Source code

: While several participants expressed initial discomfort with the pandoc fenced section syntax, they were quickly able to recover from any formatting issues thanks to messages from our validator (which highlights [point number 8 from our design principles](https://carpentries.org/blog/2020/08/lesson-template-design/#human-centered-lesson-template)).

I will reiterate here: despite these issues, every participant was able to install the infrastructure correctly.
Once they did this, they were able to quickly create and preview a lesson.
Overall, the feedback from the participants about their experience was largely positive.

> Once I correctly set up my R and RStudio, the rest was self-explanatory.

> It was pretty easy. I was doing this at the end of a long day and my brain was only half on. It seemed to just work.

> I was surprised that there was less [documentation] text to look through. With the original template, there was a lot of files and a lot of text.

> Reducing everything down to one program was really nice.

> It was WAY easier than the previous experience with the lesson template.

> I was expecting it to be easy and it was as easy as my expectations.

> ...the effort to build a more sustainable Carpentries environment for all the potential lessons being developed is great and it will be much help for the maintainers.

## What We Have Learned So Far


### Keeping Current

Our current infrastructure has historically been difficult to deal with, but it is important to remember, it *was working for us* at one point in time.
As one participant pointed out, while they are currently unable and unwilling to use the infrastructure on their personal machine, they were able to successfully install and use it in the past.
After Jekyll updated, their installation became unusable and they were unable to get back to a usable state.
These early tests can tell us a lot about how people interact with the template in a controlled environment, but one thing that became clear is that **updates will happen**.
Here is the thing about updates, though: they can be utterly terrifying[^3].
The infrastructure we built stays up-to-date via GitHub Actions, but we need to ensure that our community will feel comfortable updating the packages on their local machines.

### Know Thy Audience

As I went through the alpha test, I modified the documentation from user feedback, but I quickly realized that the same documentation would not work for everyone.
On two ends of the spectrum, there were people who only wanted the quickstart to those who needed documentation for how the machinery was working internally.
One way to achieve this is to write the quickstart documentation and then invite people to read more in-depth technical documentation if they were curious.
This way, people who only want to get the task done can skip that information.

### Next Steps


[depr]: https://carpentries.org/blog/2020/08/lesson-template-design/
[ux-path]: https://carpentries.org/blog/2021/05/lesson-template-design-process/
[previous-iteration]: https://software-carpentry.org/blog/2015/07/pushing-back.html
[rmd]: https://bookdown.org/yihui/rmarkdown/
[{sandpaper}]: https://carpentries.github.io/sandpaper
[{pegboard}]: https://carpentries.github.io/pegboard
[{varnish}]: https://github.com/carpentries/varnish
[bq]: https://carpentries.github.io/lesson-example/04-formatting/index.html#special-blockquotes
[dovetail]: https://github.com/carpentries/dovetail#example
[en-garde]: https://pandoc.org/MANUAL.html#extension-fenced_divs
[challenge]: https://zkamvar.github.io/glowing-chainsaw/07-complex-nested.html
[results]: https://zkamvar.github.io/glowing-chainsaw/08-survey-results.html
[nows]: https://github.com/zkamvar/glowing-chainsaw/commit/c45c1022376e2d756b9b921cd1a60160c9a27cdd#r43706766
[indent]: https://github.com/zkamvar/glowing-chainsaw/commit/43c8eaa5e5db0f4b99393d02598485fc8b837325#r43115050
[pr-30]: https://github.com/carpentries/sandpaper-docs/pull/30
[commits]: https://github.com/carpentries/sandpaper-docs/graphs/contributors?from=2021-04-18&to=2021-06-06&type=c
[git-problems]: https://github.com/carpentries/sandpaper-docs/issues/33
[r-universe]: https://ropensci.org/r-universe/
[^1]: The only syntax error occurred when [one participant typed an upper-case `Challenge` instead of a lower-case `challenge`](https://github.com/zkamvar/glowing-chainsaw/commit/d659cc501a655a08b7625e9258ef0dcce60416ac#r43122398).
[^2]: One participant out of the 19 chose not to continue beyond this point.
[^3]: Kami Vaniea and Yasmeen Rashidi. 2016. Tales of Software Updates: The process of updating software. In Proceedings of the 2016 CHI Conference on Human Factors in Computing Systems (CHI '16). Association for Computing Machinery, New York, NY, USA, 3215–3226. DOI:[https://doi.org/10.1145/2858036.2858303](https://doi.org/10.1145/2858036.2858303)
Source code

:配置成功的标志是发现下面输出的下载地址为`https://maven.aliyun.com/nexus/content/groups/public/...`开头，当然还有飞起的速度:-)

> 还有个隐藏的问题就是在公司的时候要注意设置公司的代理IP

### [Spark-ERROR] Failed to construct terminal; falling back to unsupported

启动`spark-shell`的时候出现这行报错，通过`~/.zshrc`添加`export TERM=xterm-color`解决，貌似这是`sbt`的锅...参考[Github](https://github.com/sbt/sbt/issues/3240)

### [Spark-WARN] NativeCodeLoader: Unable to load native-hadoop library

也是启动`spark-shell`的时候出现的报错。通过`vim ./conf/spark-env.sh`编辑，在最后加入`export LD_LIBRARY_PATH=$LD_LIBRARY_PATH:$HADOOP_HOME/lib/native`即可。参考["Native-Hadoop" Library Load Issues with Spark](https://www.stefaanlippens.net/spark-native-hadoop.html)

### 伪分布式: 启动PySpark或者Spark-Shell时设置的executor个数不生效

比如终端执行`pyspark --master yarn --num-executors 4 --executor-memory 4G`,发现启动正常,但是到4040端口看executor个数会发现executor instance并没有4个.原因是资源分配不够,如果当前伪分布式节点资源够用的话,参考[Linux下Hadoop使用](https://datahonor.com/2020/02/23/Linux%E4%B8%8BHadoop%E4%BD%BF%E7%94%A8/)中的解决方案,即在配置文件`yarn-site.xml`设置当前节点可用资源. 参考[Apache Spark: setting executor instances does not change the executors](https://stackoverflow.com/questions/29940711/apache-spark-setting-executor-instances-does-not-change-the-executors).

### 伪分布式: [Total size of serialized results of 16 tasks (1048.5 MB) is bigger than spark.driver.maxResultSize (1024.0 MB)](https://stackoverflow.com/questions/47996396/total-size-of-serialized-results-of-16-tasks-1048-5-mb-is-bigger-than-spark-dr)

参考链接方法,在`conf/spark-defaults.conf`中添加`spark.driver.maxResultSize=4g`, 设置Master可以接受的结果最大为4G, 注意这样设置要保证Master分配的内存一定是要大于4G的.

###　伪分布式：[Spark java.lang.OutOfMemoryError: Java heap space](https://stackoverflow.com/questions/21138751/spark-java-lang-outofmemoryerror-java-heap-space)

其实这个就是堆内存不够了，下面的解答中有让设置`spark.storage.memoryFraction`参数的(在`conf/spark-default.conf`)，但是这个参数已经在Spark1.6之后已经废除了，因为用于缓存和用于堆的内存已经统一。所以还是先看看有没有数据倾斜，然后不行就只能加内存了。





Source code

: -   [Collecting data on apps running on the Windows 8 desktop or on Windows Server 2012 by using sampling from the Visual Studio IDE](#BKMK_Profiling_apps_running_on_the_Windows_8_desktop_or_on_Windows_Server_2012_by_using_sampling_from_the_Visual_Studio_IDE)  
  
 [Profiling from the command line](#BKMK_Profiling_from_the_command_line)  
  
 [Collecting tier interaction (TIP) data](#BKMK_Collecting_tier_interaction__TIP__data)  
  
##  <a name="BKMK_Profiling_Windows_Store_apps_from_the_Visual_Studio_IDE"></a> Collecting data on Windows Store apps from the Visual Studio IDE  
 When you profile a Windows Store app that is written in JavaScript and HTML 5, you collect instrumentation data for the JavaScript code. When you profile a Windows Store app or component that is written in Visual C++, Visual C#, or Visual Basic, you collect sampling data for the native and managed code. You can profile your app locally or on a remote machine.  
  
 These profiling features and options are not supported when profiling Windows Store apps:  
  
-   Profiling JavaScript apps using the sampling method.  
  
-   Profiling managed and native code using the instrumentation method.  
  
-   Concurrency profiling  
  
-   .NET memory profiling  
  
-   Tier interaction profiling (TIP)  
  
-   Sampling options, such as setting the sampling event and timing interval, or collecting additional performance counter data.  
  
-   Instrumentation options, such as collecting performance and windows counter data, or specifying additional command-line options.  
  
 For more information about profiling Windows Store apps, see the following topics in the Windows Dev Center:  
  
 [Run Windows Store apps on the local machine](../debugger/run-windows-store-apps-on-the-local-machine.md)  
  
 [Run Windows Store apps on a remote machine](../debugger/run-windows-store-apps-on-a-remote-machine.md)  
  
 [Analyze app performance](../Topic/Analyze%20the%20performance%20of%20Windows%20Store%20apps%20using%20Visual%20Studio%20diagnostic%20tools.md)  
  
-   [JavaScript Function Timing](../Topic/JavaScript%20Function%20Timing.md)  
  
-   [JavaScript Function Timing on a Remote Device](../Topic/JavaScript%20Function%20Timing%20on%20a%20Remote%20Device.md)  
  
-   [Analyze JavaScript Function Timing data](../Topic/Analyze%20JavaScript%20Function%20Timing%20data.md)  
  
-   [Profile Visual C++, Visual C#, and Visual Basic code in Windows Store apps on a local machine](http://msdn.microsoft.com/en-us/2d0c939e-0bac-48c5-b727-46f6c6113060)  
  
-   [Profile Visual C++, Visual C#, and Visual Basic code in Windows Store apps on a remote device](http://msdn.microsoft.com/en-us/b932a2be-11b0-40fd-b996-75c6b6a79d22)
○ ○ ○
### Assigned task
When you reach the line with "After Jekyll updated, their" in the records above, start writing out lines exactly, and stop once the line with "[en-garde]: https://pandoc.org/MANUAL.html#extension-fenced_divs" has been written; include nothing else.

### Answer to the problem
After Jekyll updated, their installation became unusable and they were unable to get back to a usable state.
These early tests can tell us a lot about how people interact with the template in a controlled environment, but one thing that became clear is that **updates will happen**.
Here is the thing about updates, though: they can be utterly terrifying[^3].
The infrastructure we built stays up-to-date via GitHub Actions, but we need to ensure that our community will feel comfortable updating the packages on their local machines.

### Know Thy Audience

As I went through the alpha test, I modified the documentation from user feedback, but I quickly realized that the same documentation would not work for everyone.
On two ends of the spectrum, there were people who only wanted the quickstart to those who needed documentation for how the machinery was working internally.
One way to achieve this is to write the quickstart documentation and then invite people to read more in-depth technical documentation if they were curious.
This way, people who only want to get the task done can skip that information.

### Next Steps


[depr]: https://carpentries.org/blog/2020/08/lesson-template-design/
[ux-path]: https://carpentries.org/blog/2021/05/lesson-template-design-process/
[previous-iteration]: https://software-carpentry.org/blog/2015/07/pushing-back.html
[rmd]: https://bookdown.org/yihui/rmarkdown/
[{sandpaper}]: https://carpentries.github.io/sandpaper
[{pegboard}]: https://carpentries.github.io/pegboard
[{varnish}]: https://github.com/carpentries/varnish
[bq]: https://carpentries.github.io/lesson-example/04-formatting/index.html#special-blockquotes
[dovetail]: https://github.com/carpentries/dovetail#example
[en-garde]: https://pandoc.org/MANUAL.html#extension-fenced_divs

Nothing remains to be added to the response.